Aoran Jiang was born in the 1990s, while he has mixed feelings about these two emojis, he chooses not to use them to avoid misunderstandings. “They can mean just a friendly smile. However, given that the majority of my generation thinks they carry sarcasm, I avoid using them in conversations, unless it’s for teasing purposes among friends. My parents often send them to me though, and they mean a smile.”
Lei Qiao, a Dubai-based photography director, was born in 1987. The 36-year-old sends the two emojis often as a way to say ‘hi’ to others. “Personally, they don’t mean anything bad. I greet people with them. Frankly, I didn’t even know that the [Bye] emoji meant saying goodbye – I thought it meant saying ‘hi’ by waving at someone.
However, I understand why the later generations prefer not to use them. They are the generations who seek for trendy, lively and cool things.

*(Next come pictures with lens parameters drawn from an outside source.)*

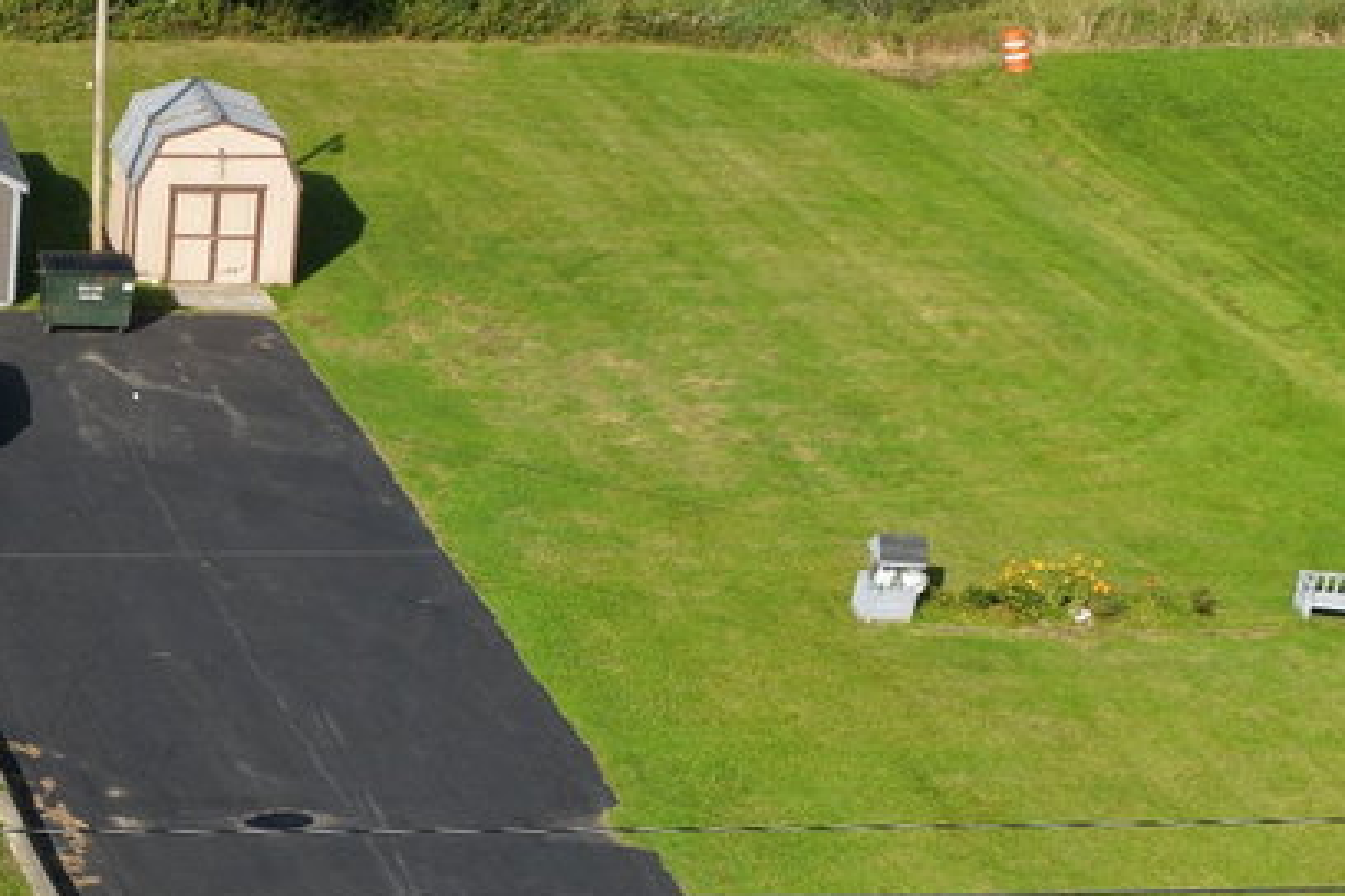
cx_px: -330
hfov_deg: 23.2
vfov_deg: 17.3
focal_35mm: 79
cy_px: 438
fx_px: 2951
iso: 125
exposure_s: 1/1250
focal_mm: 14.45
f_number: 2.8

“However, I understand why the later generations prefer not to use them. They are the generations who seek for trendy, lively and cool things. For us, or for me at least, I focus on practicality. We are at an age where career and stability are vital to us, so when we have a conversation with others, we prefer to get to the point directly, instead of worrying about which emoji is more popular to use - it’s just more efficient.”
By this point, you would have gathered that baby boomers, who are the parents of Gen Z and late Millennials, have no issue with sending these emojis. To them, they mean what they mean, nothing else.
Why Gen Z and late Millennials dislike the two smiley emojis
“Don’t you think the design of the emoji looks a little stiff?” Li asked, “The eyes are widely open, the pupils are looking down, as if there is no muscle movement involved in this smile. To me, it represents a forced smile in real life.”
“I do use smiley faces, but not this one. I use a smiley face where the eyes are crescent-moon shaped and the face is blushing. It’s more amiable. It shortens the distance between people,” explains Tang.
What I think happened was, someone in my generation, or slightly older, started using these emojis in a mocking way, then everyone just followed afterwards.
To Jiang, the two emojis didn’t always have bad connotations. He thinks that somewhere along the way, it became popular to regard them as negative emojis. “Much like other changing language phenomenon with time, both emojis and words can have different meanings in separate times. What I think happened was, someone in my generation, or slightly older, started using these emojis in a mocking way, then everyone just followed afterwards.”
Should you avoid sending these emojis?
It depends. You can send them to people who are in their 40s and above. In general, they will perceive it as a friendly gesture.
For late Millennials and Gen Z, it’s better not using them. However, if you are from a different cultural background, they will likely understand that you are unaware of the negativity associated with these emojis - you have a special pass.
How to send messages to different generation Chinese
Straight-to-the-point messages to early Millennials
“We prefer direct communication,” says Qiao, who is 36 years of age, “You don’t have to be diplomatic. If you have a lot to say, it’s okay to use voice messaging, or even call us. You can use emojis, but if it’s a more serious occasion, you might want to choose emojis that are appropriate and don’t carry strong emotions.”
A combination of words, emojis and stickers to late Millennials
Jiang, 28 years of age, likes to receive messages with a combination of words, emojis and stickers. “It’s better to enrich words with emojis and stickers, because the same words can mean different things – you need to express where you stand by adding emojis and stickers – they help to indicate your emotions.”
More stickers for Gen Z
According to Li and Tang, both 20 years of age, you should also use a combination of words, emojis and stickers, however, perhaps more stickers than emojis. “I use a lot of stickers,” says Tang. “If you want to send voice messages, make sure you know the receiver well, otherwise, it’s recommended that you type.”